Dr. Laura Podcast Hosts AFTD’s Esther Kane

AFTD Director of Support and Education Esther Kane, MSN, RN-CDP, joined Dr. Laura Schlesinger this week on her podcast, Dr. Laura’s Deep Dive.
Kane provided context and background on FTD alongside another guest, Sue Freund, an AFTD volunteer, whose husband, Billy, had FTD and passed away earlier this year at age 58.
Freund recalled thinking, eight years ago, something had changed about her gregarious, loving husband of 22 years: “I just started noticing these subtle changes in his behavior. And I wrote some of the stuff down because when it’s happening, none of it seems like a lot. It just seems like all little things, then all of a sudden the love of your life has become this stranger.”
She described an increasingly self-absorbed man, driving compulsively around the neighborhood playing loud music and singing. He complained of depression; he began to display a lack of empathy. He stopped washing his clothes. “Things that he used to do, like tell me I was pretty—those things went away,” said Freund. “One day he came home and he said, you know, you’re not fat like your friends. That was just something Billy would have never said.”
Freund thought he might be having an affair, or at least a significant midlife crisis. It took the perspective of her parents, after the two couples traveled together, to suggest this might not be psychological. “They hadn’t been with us in a while, and they said, ‘He’s a shell of himself. This is not the same man.’” A doctor friend suggested testing for FTD, and another suggested visiting the AFTD website.
“I started to read everybody’s story on the AFTD website. And before he even got officially diagnosed, I knew from reading the stories—oh my God, this is what he has. Who’s ever thinking of dementia at 50 years old?”
She eventually got an appointment to test him, beginning with an executive functioning assessment. “When I saw how little he could actually do, I was completely in shock because this was a man who still had a career. [He couldn’t] pick the animals out.”
Eventually Billy was diagnosed, and the doctor explained that he would never know he had FTD. “To the day he died, he thought he was working,” said Freund.
A Sadly Common Story
Freund’s journey was a familiar one to AFTD’s Kane. “What Sue’s talking about is a symptom called anosognosia, or sometimes we call it lack of insight.
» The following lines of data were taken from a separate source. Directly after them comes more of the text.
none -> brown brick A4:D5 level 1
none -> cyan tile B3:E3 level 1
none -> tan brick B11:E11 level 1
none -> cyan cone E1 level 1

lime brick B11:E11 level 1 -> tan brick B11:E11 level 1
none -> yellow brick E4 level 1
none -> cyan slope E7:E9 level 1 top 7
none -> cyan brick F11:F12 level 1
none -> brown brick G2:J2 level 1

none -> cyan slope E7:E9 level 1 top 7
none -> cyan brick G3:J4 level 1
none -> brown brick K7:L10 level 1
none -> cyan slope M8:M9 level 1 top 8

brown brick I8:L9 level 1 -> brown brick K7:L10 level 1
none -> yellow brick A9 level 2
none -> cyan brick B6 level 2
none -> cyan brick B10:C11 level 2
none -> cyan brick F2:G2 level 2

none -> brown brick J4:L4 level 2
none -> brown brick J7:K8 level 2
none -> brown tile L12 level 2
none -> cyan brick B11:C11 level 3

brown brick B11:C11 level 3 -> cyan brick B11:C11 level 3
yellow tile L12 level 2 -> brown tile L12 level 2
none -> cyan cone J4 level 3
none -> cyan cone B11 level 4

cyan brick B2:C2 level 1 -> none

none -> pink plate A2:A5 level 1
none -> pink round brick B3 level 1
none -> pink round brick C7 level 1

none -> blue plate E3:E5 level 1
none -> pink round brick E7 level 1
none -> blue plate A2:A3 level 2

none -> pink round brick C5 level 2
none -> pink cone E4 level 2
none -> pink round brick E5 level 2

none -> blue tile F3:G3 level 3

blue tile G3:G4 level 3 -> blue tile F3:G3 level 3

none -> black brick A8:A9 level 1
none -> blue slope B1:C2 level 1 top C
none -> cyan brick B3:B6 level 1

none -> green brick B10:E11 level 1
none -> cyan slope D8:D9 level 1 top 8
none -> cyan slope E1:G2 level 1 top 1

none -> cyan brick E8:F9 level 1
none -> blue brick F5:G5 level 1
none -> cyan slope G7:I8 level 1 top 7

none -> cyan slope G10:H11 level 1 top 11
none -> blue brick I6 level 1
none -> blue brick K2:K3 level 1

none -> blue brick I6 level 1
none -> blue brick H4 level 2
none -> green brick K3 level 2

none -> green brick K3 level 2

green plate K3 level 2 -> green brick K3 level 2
The symptoms of FTD can lead to this inability to understand what’s happening to you or that you have something changing. The main symptoms of the disease—loss of empathy, executive dysfunction, disinhibition, all kind of mix together. This can be extremely difficult for families to face.”
Dr. Laura relayed a question from a listener with multiple family members diagnosed with FTD. While familial FTD comprises about 40% of diagnosed cases, Kane noted the best course is to get genetic counseling if you have questions or concerns.
“Learn, talk, understand what’s happening in the disease, understand what’s happening with the genes,” said Kane. But she cautioned against assuming a genetic cause, because even with a family history of FTD, genetic testing can rule out FTD caused by a gene.
For those who do find a genetic cause, Kane pointed out that lifestyle factors have a big impact in improving people’s quality of life and can delay the onset of the disease. Exercise, eating a heart-healthy diet, limiting alcohol content, limiting sugar content and processed foods, all can have a positive benefit on our brain health, she noted.
AFTD: A Community to Stave Off Isolation
Caregiver isolation, said Kane, can be the hardest part of this disease. “One, you’re losing a person you love and you’re deeply invested in. But then on top of that, you’re alone. And when friends and family pull away, when your community pulls away, there’s a sense that you’re drowning. And so, I think more than anything, AFTD offers a community that says, we’re going to put out our hand and we’re going to hold your hand.”
Kane described how that happens. “AFTD has a group of Ambassadors and support group volunteers or other people impacted who just come together and say, ‘We’re gonna do this journey together.’” She pointed to AFTD’s HelpLine and other resources for both the newly diagnosed and those well into their FTD journey.
“The biggest thing that you can do, if you have a friend with FTD right now, if you have a family member—don’t pull away, lean in. Go in, help them, show up with cake, show up with flowers, show up and just say ‘we’re here’ and be present.
“We were made for other people. And when you’re isolated and alone and have already lost so much, we can stop that.”